■ Dataset rows
────
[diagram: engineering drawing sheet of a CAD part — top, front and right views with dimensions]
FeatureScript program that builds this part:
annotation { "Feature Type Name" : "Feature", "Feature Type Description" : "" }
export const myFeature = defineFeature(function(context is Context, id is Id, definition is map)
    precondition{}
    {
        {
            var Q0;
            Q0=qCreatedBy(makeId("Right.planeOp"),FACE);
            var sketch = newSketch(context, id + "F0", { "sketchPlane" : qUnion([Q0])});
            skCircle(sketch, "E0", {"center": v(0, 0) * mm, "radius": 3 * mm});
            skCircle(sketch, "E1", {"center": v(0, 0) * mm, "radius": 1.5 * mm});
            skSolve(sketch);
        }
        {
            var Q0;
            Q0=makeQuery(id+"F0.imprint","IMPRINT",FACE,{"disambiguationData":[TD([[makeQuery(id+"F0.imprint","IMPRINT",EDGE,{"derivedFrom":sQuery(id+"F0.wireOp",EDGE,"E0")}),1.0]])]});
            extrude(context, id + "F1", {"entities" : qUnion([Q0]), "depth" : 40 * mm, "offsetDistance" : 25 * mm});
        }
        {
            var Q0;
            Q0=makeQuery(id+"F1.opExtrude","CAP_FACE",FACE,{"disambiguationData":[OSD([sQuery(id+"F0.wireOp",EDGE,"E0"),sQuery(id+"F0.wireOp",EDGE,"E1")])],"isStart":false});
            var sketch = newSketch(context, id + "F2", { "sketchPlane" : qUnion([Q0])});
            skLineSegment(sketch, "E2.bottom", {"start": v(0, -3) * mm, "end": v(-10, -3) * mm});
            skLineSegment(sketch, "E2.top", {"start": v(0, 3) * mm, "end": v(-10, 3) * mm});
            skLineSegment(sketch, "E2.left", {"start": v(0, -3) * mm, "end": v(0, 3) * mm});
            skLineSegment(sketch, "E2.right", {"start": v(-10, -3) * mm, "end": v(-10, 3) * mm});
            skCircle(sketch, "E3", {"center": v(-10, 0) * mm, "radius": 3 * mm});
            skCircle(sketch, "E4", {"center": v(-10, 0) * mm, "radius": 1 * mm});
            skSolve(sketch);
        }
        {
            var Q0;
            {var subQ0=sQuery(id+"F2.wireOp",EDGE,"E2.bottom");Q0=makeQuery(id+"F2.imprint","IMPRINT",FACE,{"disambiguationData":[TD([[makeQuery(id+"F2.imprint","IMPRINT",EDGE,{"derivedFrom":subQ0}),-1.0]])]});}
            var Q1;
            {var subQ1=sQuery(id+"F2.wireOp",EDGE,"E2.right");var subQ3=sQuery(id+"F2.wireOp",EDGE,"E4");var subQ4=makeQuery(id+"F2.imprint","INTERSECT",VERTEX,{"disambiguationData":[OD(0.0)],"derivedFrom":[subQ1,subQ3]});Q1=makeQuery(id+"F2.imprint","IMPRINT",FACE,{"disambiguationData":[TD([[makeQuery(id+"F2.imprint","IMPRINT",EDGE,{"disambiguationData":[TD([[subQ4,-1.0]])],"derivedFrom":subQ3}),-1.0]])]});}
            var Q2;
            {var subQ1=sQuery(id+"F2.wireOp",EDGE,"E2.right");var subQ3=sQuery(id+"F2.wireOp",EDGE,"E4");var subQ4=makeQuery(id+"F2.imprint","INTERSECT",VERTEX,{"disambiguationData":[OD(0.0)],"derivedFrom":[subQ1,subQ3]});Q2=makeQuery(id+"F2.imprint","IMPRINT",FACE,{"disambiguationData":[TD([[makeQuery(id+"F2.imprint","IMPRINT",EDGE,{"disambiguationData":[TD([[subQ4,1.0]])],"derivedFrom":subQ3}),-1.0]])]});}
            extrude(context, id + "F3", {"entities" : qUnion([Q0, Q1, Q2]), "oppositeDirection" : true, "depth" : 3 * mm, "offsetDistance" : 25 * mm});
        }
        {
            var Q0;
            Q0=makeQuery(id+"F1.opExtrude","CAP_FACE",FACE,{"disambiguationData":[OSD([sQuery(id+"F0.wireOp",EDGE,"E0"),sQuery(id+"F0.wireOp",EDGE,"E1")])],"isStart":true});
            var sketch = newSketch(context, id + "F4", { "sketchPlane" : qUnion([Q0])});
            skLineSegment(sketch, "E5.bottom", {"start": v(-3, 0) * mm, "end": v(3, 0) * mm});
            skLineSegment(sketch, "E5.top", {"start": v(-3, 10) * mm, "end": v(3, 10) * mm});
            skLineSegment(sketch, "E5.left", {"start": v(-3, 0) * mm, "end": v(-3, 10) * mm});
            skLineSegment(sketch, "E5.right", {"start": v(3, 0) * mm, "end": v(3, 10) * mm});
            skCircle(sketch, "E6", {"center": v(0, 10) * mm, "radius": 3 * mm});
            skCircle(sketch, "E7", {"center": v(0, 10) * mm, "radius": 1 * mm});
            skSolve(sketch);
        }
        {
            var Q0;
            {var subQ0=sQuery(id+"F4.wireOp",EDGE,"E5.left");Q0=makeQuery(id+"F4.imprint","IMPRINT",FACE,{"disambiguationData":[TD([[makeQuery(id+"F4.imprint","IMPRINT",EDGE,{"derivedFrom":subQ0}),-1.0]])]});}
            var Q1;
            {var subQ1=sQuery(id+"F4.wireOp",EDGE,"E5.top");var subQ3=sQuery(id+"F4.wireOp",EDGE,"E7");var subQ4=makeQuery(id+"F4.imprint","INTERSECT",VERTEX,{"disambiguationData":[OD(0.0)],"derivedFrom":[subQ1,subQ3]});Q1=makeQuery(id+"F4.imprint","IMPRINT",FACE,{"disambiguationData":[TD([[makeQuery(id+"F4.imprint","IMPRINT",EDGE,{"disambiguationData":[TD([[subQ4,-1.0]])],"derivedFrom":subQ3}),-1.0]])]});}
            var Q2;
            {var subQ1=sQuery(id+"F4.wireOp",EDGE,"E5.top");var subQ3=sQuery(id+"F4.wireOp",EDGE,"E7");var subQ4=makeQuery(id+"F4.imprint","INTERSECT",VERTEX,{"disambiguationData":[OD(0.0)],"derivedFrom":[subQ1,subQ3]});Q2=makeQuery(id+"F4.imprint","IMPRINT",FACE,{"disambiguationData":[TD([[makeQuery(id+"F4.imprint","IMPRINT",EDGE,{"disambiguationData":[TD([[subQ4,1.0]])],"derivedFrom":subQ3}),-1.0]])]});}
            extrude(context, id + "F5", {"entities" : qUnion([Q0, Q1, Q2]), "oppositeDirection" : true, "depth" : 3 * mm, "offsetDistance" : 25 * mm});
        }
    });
────
■ Instructions to follow
Return each line of the data above that contains the string "context". Case counts.

■ Result
export const myFeature = defineFeature(function(context is Context, id is Id, definition is map)
            var sketch = newSketch(context, id + "F0", { "sketchPlane" : qUnion([Q0])});
            extrude(context, id + "F1", {"entities" : qUnion([Q0]), "depth" : 40 * mm, "offsetDistance" : 25 * mm});
            var sketch = newSketch(context, id + "F2", { "sketchPlane" : qUnion([Q0])});
            extrude(context, id + "F3", {"entities" : qUnion([Q0, Q1, Q2]), "oppositeDirection" : true, "depth" : 3 * mm, "offsetDistance" : 25 * mm});
            var sketch = newSketch(context, id + "F4", { "sketchPlane" : qUnion([Q0])});
            extrude(context, id + "F5", {"entities" : qUnion([Q0, Q1, Q2]), "oppositeDirection" : true, "depth" : 3 * mm, "offsetDistance" : 25 * mm});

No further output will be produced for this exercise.